Two Feet Walking: Linda Karshan Performance & Panel Talk

April 8, 2022 5:00 pm - 7:00 pm

Join us for a performance by Linda Karshan in which the artist will enact one of her innovative ‘walked drawings’ in response to the iconic Brutalist architecture of Murray Edwards College, in collaboration with the filmmaker Ishmael Annobil. The performance will be followed by a panel talk on the theme of embodiment in art with the artist and Cerys Whiles (Arts Assistant, Cambridge University Hospitals), chaired by Gill Hedley (independent writer and curator). Book your free tickets here

In her ‘walked dawings’, Karshan’s feet become her drawing tools, as she interacts with historic spaces in the same way as the medium of paper. She enacts walked lines and movements that embody her internal rhythm and form. Following the patterns of her breath and her intuitive “inner choreography”, Karshan walks in precise patterns of straight lines that recall her drawings on paper, sometimes stopping to embellish a particular point with a few steps of dancelike footwork. As she moves through each space, Karshan’s footsteps resound off the walls and floors in an interplay of echoes and rhythms to create auditory portraits. The artist herself becomes a living presence giving voice to the place itself. She asks the audience: ‘listen, just listen’.

At Murray Edwards, the artist will respond to the iconic Brutalist building, designed by Chambelin, Powell and Bon as a manifesto for women’s education. The title of the piece makes reference to Alberto Giacometti’s description of his studio practice as ‘two feet walking’. Karshan’s previous ‘walked drawings’ have taken place at the San Giorgio Monastery in Venice, the Study Room at the British Museum, the courtyard of Somerset House, the historic staircase of the Saatchi Gallery and her studio in Dulwich. Miked and shot in tap shoes, these drawings could be seen, and heard.

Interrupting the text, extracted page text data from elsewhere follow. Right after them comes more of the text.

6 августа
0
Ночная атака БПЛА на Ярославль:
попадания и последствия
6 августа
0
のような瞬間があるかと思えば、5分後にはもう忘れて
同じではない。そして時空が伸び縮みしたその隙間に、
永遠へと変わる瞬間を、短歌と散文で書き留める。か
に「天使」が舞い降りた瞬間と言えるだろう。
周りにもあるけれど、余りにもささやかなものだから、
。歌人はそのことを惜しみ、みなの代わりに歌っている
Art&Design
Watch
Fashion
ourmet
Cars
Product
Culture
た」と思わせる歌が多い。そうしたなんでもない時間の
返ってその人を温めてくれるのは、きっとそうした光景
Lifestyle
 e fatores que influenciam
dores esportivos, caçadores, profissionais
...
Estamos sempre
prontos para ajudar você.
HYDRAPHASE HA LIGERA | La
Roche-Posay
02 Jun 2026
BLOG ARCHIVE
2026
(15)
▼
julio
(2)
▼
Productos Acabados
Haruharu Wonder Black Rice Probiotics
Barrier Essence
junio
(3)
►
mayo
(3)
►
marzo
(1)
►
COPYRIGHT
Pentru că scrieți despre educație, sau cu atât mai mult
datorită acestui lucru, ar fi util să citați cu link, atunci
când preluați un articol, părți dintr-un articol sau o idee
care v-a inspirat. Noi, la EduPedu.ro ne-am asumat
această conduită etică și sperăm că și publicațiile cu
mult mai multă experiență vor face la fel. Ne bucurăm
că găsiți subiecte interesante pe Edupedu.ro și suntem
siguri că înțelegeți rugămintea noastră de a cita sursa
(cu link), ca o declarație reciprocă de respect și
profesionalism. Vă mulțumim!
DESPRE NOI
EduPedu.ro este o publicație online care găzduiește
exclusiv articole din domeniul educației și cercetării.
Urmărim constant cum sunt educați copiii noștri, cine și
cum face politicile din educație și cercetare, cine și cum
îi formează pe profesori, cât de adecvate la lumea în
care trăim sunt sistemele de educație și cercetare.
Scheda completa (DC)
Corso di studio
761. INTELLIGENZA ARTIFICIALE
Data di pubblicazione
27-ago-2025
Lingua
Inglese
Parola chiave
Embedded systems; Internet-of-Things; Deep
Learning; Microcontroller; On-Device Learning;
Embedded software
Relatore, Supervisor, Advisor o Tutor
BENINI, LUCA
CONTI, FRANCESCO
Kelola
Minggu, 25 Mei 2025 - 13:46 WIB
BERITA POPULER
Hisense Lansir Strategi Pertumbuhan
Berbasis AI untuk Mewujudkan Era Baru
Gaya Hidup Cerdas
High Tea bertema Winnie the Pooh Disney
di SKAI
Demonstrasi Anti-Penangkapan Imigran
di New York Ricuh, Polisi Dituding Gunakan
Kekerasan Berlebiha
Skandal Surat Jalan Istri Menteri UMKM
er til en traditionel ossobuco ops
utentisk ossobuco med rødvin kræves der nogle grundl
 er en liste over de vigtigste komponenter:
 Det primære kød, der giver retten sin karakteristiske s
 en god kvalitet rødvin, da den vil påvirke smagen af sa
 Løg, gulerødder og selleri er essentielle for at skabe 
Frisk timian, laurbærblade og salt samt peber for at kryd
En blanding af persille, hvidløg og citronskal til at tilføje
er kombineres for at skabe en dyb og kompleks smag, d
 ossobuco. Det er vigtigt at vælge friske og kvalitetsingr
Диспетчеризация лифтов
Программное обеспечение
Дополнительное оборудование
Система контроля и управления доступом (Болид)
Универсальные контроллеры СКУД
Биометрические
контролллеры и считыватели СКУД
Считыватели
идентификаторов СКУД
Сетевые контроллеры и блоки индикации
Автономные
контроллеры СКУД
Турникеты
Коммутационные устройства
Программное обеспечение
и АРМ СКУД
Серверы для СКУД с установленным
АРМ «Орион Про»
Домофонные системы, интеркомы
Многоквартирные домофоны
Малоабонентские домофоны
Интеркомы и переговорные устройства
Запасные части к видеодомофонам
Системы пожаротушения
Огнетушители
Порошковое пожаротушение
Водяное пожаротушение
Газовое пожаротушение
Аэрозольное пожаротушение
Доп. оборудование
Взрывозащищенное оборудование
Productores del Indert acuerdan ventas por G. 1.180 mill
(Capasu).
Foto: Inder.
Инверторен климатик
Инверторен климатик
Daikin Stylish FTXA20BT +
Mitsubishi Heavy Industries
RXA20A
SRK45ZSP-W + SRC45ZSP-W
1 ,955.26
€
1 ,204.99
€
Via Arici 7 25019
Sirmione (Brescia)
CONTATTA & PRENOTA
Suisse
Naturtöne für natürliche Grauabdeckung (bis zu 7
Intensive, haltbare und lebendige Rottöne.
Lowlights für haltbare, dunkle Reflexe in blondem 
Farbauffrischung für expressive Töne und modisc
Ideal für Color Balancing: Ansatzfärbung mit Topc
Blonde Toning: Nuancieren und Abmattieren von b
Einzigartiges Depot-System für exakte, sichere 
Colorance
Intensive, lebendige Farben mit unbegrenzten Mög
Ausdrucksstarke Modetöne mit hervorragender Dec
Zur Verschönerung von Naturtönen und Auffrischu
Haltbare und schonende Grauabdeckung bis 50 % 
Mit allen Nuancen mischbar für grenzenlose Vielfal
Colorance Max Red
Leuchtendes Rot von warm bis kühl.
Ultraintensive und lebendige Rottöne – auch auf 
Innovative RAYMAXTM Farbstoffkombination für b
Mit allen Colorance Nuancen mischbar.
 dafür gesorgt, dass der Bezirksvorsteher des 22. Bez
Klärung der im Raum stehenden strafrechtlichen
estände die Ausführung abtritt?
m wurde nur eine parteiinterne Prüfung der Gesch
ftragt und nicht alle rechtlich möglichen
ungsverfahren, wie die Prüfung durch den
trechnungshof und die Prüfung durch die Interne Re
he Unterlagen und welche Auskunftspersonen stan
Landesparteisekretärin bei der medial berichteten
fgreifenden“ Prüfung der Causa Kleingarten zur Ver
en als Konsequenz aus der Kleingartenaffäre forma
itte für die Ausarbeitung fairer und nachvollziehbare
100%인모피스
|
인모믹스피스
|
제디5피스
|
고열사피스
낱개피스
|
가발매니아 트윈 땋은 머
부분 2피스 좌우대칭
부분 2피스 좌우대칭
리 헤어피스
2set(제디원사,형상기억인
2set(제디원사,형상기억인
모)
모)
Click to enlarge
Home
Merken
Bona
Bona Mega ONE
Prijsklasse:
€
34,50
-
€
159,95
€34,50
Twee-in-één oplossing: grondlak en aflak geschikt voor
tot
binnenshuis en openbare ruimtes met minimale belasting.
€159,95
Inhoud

Linda Karshan is an American artist who lives and works between London and New York. Guided by what she calls her “inner choreography,” Karshan makes spare, monochromatic seemingly abstract prints and drawings that serve as direct reflections of the process of their making. Coming directly through her body, the work is unequivocally figurative. Though she began her career producing expressive compositions, in 1994 she developed a performance-based method for making work, in which every mark is associated with her rhythmic and regulated breathing, her counter-clockwise turning of the paper, the motion of her entire body, the musical way in which she counts off increments of time, and geometric shapes and patterns, ultimately turning pattern into being. Based on her studies of psychology and Plato’s theory that the universe is ordered numerically, Karshan’s method results in iterative images of intersecting lines, forming grids, geometric shapes and pattern – signs of men brought to life on paper, and in space – and, sometimes, ordered yet loosely scribbled marks repeating across the page.